TASK – What is needed is an exact transcription of the line with "remote control: present" and all the lines that follow it in the entries below; add nothing else.
----- RECORD SET -----
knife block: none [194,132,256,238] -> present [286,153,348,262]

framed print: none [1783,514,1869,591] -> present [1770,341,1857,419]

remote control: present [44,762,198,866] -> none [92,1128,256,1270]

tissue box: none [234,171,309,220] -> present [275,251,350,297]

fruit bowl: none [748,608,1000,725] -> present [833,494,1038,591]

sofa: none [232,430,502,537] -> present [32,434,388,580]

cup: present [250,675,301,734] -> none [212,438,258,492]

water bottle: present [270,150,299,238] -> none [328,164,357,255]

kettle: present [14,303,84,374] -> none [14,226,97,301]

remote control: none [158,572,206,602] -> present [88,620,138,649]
-----
REPLY TO THE EXERCISE –
remote control: present [44,762,198,866] -> none [92,1128,256,1270]

tissue box: none [234,171,309,220] -> present [275,251,350,297]

fruit bowl: none [748,608,1000,725] -> present [833,494,1038,591]

sofa: none [232,430,502,537] -> present [32,434,388,580]

cup: present [250,675,301,734] -> none [212,438,258,492]

water bottle: present [270,150,299,238] -> none [328,164,357,255]

kettle: present [14,303,84,374] -> none [14,226,97,301]

remote control: none [158,572,206,602] -> present [88,620,138,649]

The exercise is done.